* Work required
From the records below, state how many lines include the word "Arts", giving only that number.

--- Records provided Enclosed Below ---

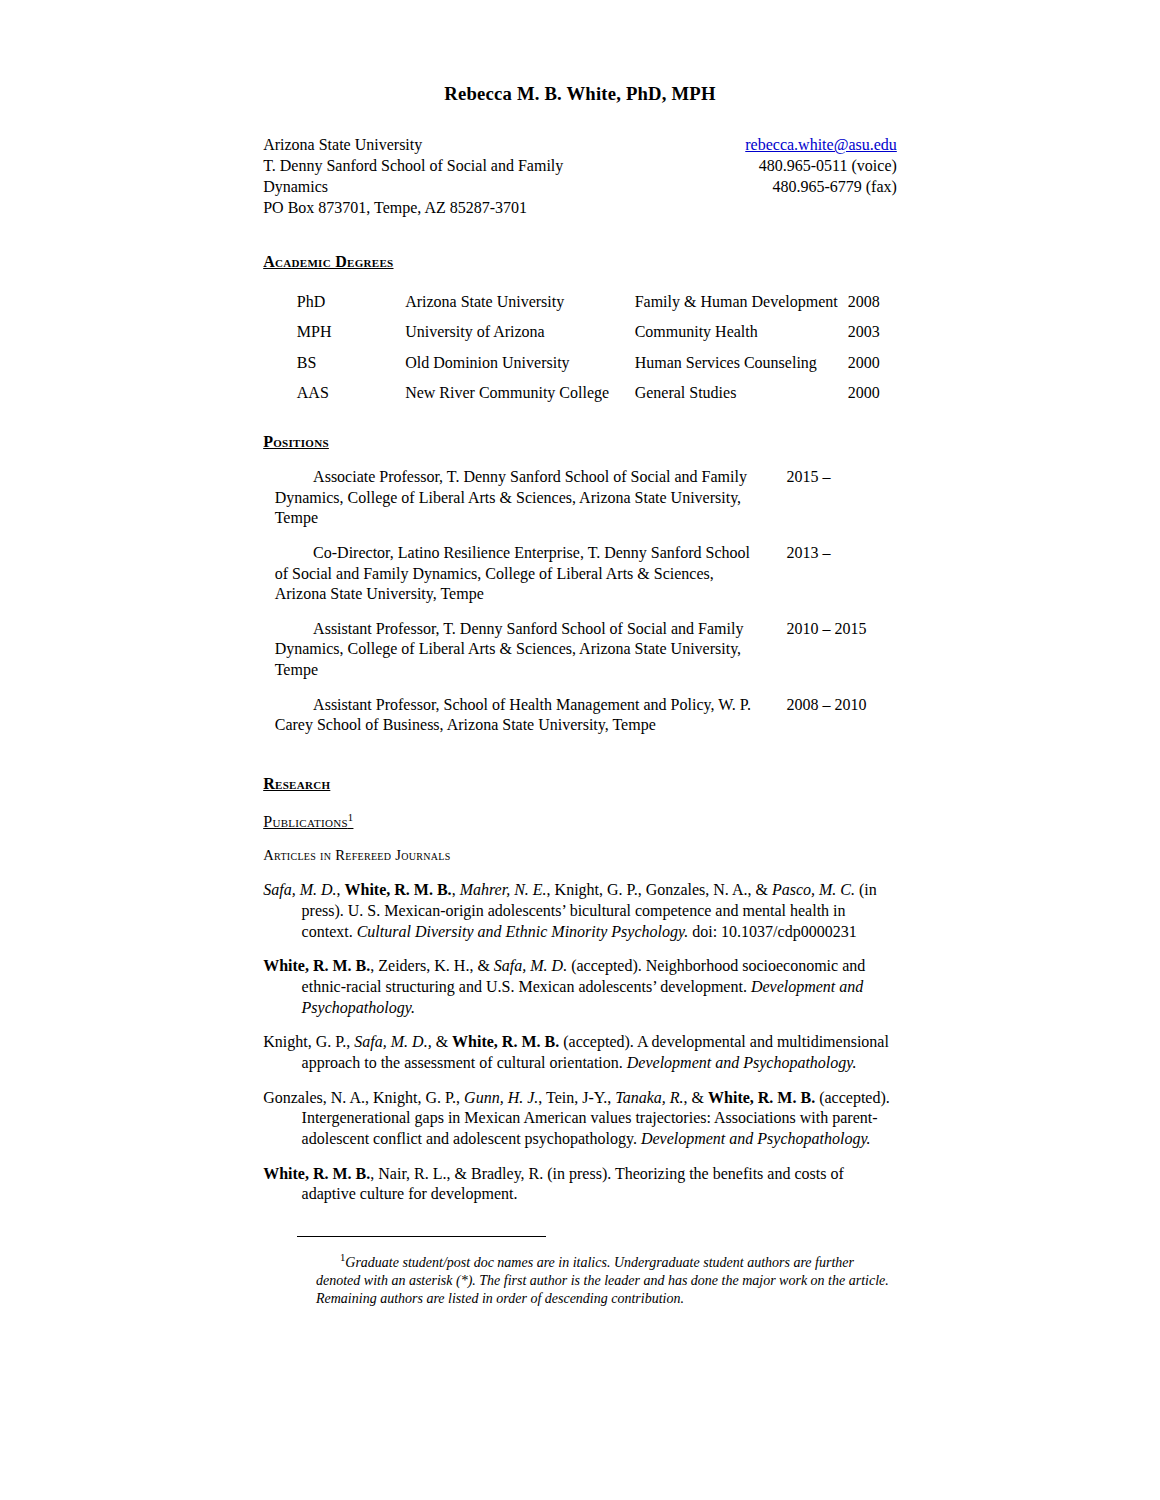Rebecca M. B. White, PhD, MPH
| Arizona State University | rebecca.white@asu.edu |
| T. Denny Sanford School of Social and Family | 480.965-0511 (voice) |
| Dynamics | 480.965-6779 (fax) |
| PO Box 873701, Tempe, AZ 85287-3701 | |
Academic Degrees
| PhD | Arizona State University | Family & Human Development | 2008 |
| MPH | University of Arizona | Community Health | 2003 |
| BS | Old Dominion University | Human Services Counseling | 2000 |
| AAS | New River Community College | General Studies | 2000 |
Positions
| Associate Professor, T. Denny Sanford School of Social and Family Dynamics, College of Liberal Arts & Sciences, Arizona State University, Tempe | 2015 – |
| Co-Director, Latino Resilience Enterprise, T. Denny Sanford School of Social and Family Dynamics, College of Liberal Arts & Sciences, Arizona State University, Tempe | 2013 – |
| Assistant Professor, T. Denny Sanford School of Social and Family Dynamics, College of Liberal Arts & Sciences, Arizona State University, Tempe | 2010 – 2015 |
| Assistant Professor, School of Health Management and Policy, W. P. Carey School of Business, Arizona State University, Tempe | 2008 – 2010 |
Research
Publications1
Articles in Refereed Journals
Safa, M. D., White, R. M. B., Mahrer, N. E., Knight, G. P., Gonzales, N. A., & Pasco, M. C. (in press). U. S. Mexican-origin adolescents’ bicultural competence and mental health in context. Cultural Diversity and Ethnic Minority Psychology. doi: 10.1037/cdp0000231
White, R. M. B., Zeiders, K. H., & Safa, M. D. (accepted). Neighborhood socioeconomic and ethnic-racial structuring and U.S. Mexican adolescents’ development. Development and Psychopathology.
Knight, G. P., Safa, M. D., & White, R. M. B. (accepted). A developmental and multidimensional approach to the assessment of cultural orientation. Development and Psychopathology.
Gonzales, N. A., Knight, G. P., Gunn, H. J., Tein, J-Y., Tanaka, R., & White, R. M. B. (accepted). Intergenerational gaps in Mexican American values trajectories: Associations with parent-adolescent conflict and adolescent psychopathology. Development and Psychopathology.
White, R. M. B., Nair, R. L., & Bradley, R. (in press). Theorizing the benefits and costs of adaptive culture for development.
1Graduate student/post doc names are in italics. Undergraduate student authors are further denoted with an asterisk (*). The first author is the leader and has done the major work on the article. Remaining authors are listed in order of descending contribution.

--- End of Enclosed Records provided ---

* Written answer
3